Someone Like Me edited by Clem Bastow and Jo Case
In Someone Like Me twenty-five Autistic gender-diverse and women writers explore their experiences and explode stereotypes. This groundbreaking anthology ranges from sex, living room dance parties, and the natural world to eating disorders, all-encompassing passions, and religion.
Girl on Girl by Sophie Gilbert
What happened to feminism in the twenty-first century? This question feels increasingly urgent in a moment of cultural and legislative backlash, when widespread uncertainty about the movement’s power, focus, and currency threatens decades of progress.

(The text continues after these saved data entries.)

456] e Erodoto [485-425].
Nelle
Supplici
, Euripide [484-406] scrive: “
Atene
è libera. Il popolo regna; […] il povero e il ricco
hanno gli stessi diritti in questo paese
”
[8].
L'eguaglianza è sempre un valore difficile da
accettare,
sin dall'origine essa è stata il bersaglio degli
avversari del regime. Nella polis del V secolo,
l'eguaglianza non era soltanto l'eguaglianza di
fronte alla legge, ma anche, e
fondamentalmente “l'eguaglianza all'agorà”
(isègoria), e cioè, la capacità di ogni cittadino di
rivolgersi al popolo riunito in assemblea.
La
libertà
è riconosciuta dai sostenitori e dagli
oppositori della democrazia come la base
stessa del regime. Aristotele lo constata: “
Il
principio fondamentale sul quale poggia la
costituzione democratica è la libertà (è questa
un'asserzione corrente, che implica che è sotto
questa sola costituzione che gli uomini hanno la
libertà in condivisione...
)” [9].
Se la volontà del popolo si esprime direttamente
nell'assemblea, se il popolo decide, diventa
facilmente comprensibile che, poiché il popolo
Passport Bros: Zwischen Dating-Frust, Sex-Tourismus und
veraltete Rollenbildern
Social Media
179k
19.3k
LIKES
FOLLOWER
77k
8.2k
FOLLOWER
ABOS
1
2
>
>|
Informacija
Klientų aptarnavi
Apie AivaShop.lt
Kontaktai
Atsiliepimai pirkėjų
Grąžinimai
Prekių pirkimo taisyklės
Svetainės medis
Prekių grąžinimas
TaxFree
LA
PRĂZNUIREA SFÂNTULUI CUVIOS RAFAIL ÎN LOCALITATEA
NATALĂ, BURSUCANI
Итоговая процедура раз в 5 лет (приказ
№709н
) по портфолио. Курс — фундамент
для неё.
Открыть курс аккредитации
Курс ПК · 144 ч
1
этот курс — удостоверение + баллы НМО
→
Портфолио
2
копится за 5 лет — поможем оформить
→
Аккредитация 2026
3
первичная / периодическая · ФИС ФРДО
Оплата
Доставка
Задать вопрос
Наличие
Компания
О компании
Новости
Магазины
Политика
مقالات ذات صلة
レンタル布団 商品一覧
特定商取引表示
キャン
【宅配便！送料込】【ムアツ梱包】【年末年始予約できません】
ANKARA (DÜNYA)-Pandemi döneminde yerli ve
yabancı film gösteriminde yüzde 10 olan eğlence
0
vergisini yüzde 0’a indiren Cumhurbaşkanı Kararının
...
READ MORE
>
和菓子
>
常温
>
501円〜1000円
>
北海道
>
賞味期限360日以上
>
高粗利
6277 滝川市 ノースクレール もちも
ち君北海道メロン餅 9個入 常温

In Girl on Girl, Sophie Gilbert delivers a blistering indictment of the matrix of misogyny that undergirded the cultural production of the early twenty-first century, and continues to shape our world today.
Raising Hare by Chloe Dalton
Raising Hare chronicles the journey Chloe Dalton and a newborn wild hare take together while also doing a deep dive into the lives and nature of hares, and the way they have been viewed historically in art, literature, and folklore. We witness firsthand the joy at this extraordinary relationship between human and animal, which serves as a reminder that the best things, and most beautiful experiences, arise when we least expect them.
Sharks Don’t Sink by Jasmin Graham
How do sharks, which are denser than water, stay afloat? They keep moving. When Jasmin Graham, an award-winning young shark scientist, started to feel that the traditional path to becoming a marine biologist was pulling her under, she remembered this important lesson: keep moving forward. Sharks Don’t Sink is a riveting, moving, and ultimately triumphant memoir at the intersection of science and social justice: a guidebook to how we can all learn to respect and protect some of nature’s most misunderstood creatures, and grant the same grace to ourselves.